Emotional strength is, undoubtedly, an important skill for most people. This is definitely true for women and moms since we often feel at the mercy of our (sometimes very strong) emotions.
Multiplying the importance of emotional strength is that when we get overly emotional, we often don't make the best decisions. Sometimes we might act in extreme ways out of "negative" emotions that get the best of us, such as lashing out in anger or frustration. Other times, we might become too "soft" (being a pushover) because our emotions make us fear being strong and standing up for ourselves.
Do you ever feel like your emotions get the best of you?
If so, here are two questions you can ask yourself to determine if you are feeling and acting from a place of emotional strength or whether you are behaving at the mercy of what you are feeling.
- Is the way your emotions are making you act or feel, useful to you and/or others?
Can you act on every single thought or belief you might have? Sure. Should you? Ummm... you probably know the answer to that. One reason we do find ourselves doing that, however, is because we sometimes begin to let our feelings define us. Therefore, we start to act (and act out) how we are feeling, instead of in a way that is productive. If that's confusing, maybe this next statement will help clarify what that means.
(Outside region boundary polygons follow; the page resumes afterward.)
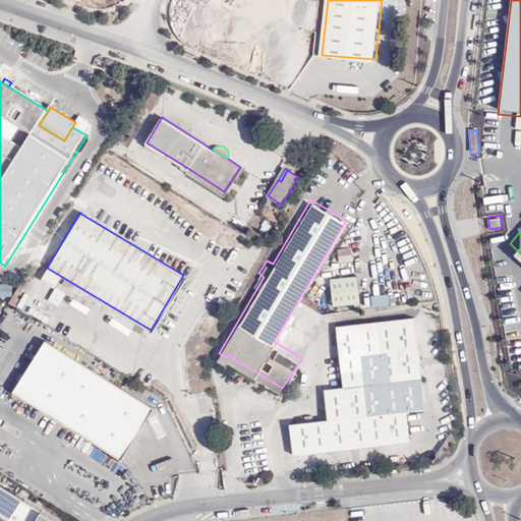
[(357,277),(332,280),(334,304),(359,302),(357,277)]
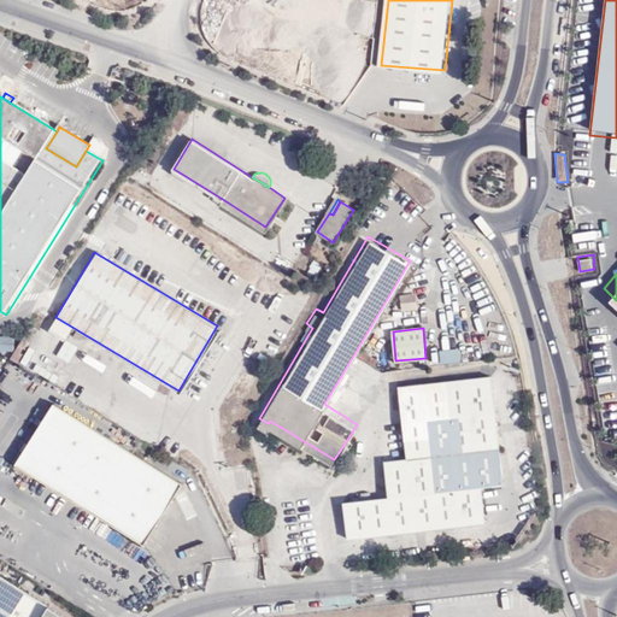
[(429,352),(430,362),(451,360),(448,350),(429,352)]
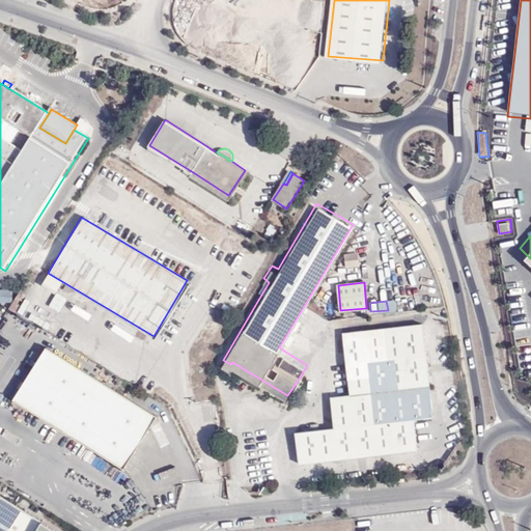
[(423,324),(381,329),(379,337),(361,331),(343,333),(350,379),(368,376),(370,393),(352,395),(332,397),(335,428),(297,434),(300,464),(418,450),(415,419),(435,417),(423,324)]
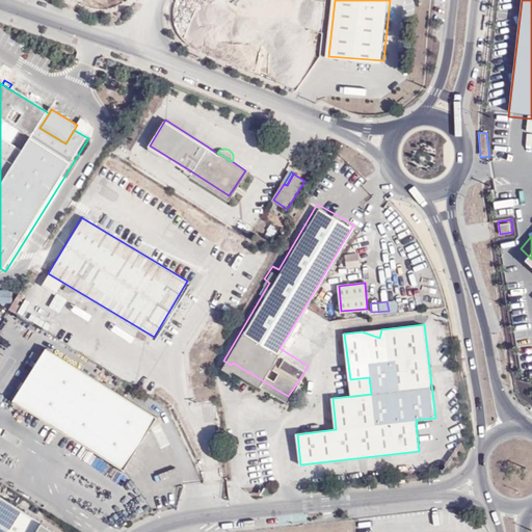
[(154,417),(45,346),(9,399),(121,471),(154,417)]
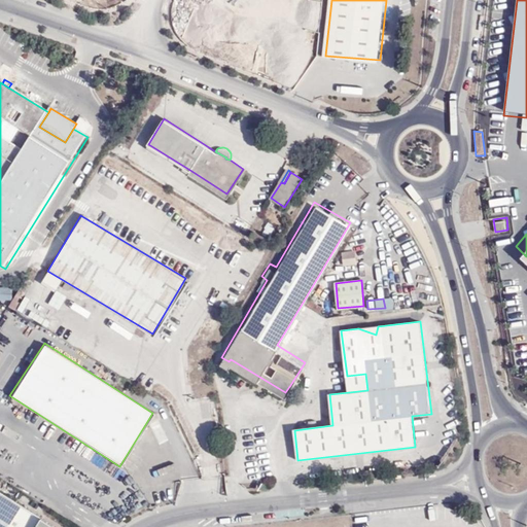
[(347,376),(349,392),(367,390),(365,374),(347,376)]
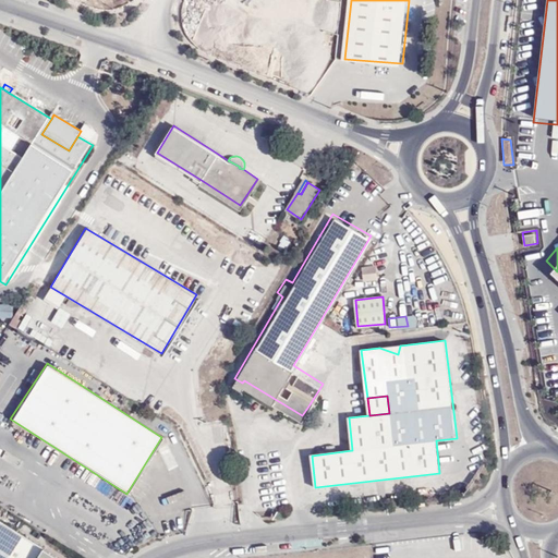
[(56,557),(0,521),(0,557),(56,557)]
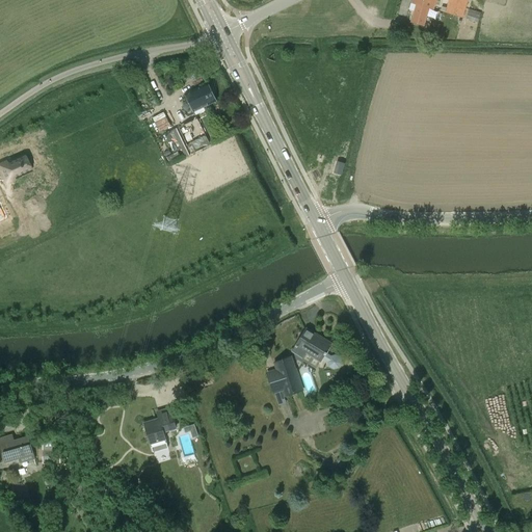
[(424,26),(429,8),(433,9),(435,0),(413,0),(411,3),(417,4),(411,22),(424,26)]
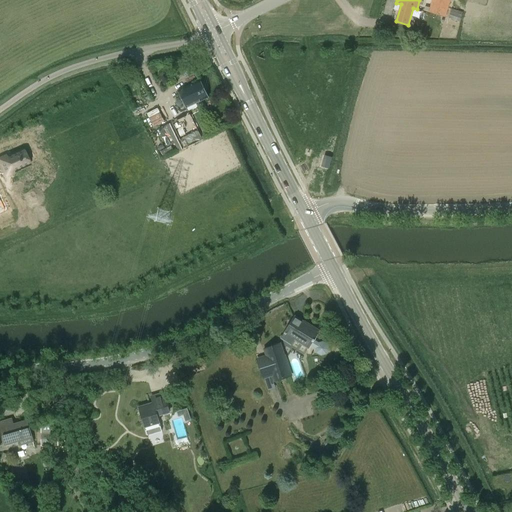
[(446,18),(450,0),(431,0),(428,12),(446,18)]
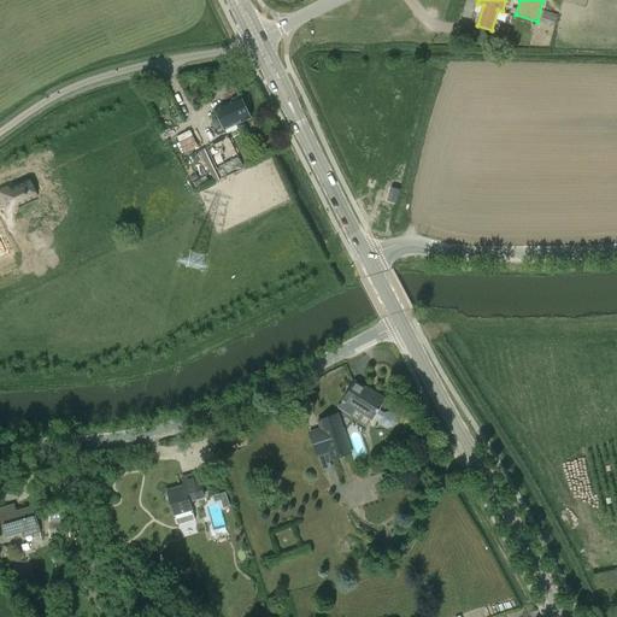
[(558,15),(545,11),(541,22),(554,27),(558,15)]
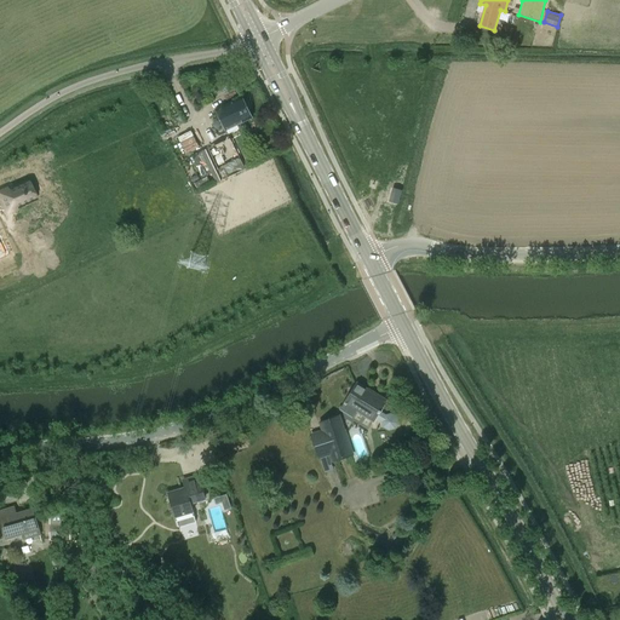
[(216,109),(225,131),(252,119),(242,97),(216,109)]
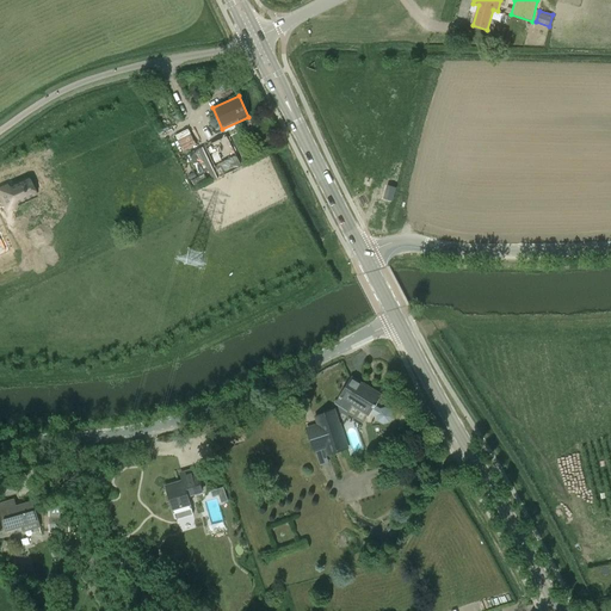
[(218,179),(242,167),(227,135),(202,148),(218,179)]
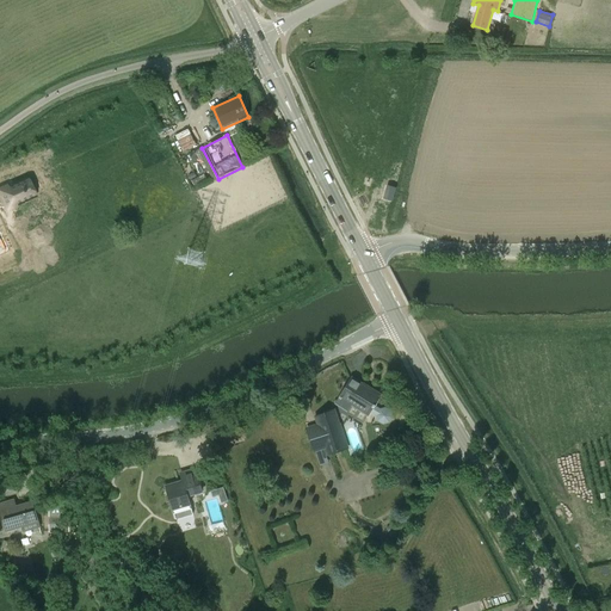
[(37,196),(26,177),(7,186),(7,185),(0,187),(0,196),(7,211),(18,207),(17,205),(37,196)]
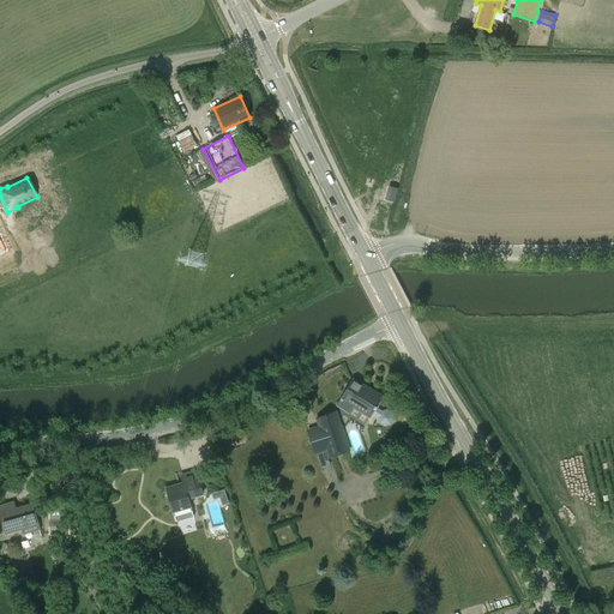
[(393,202),(398,187),(389,185),(384,198),(393,202)]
Neuroscientist Alex Korb explains that if you were to break your arm you would not tell people, “I am broken.” But when we feel worry we’re quick to say, “I am worried.”
Bottom line is that we don't have to "be" everything we are feeling. Often, we can't help the way we are feeling but what we do - how we behave and deal with those feelings - is a choice. Will acting the way you are feeling, or using your feelings as a catalyst for certain actions, help you feel better or be happier? If not you, will it help someone else be better/safer/happier? If not, and you are merely reacting because of your feelings, this might not only be unproductive, it could be harmful to you or others.
Takeaway: If choosing to act the way we are feeling doesn't positively serve or help you or someone else, it's likely worth considering if there is a better way to respond. (This is actually one of the main keys to the Buddhist practice of "mindfulness.")
- Ask yourself - before you act or react - is this who you want to be?
Does the way you are acting (or thinking about acting) make you feel pride? Does it make you feel stronger about who you are and what you believe in and who you want to be?
If the answer to those questions is not immediately clear, consider how you would feel if you saw a good friend or family member acting the way you are considering - or are - acting. Would you feel more positively about them? Or would you look at them or their behavior negatively?
Who do you want to be in this world? How do you want to be viewed? If your actions are not in alignment with that, it's likely time to step back and bring your emotions back in check.
The good thing about asking yourself these two specific questions about acting on your emotions, is that it doesn't take away your general right to act or react when it’s truly called for and necessary.
There are few greater regrets than wishing you had acted when something was important and deserved a response, but you stayed quiet or didn't act or react the way you felt you should have... Asking yourself the two questions above first still leaves you the freedom to respond when necessary, but help to ensure you do it from a place of emotional strength, instead of weakness.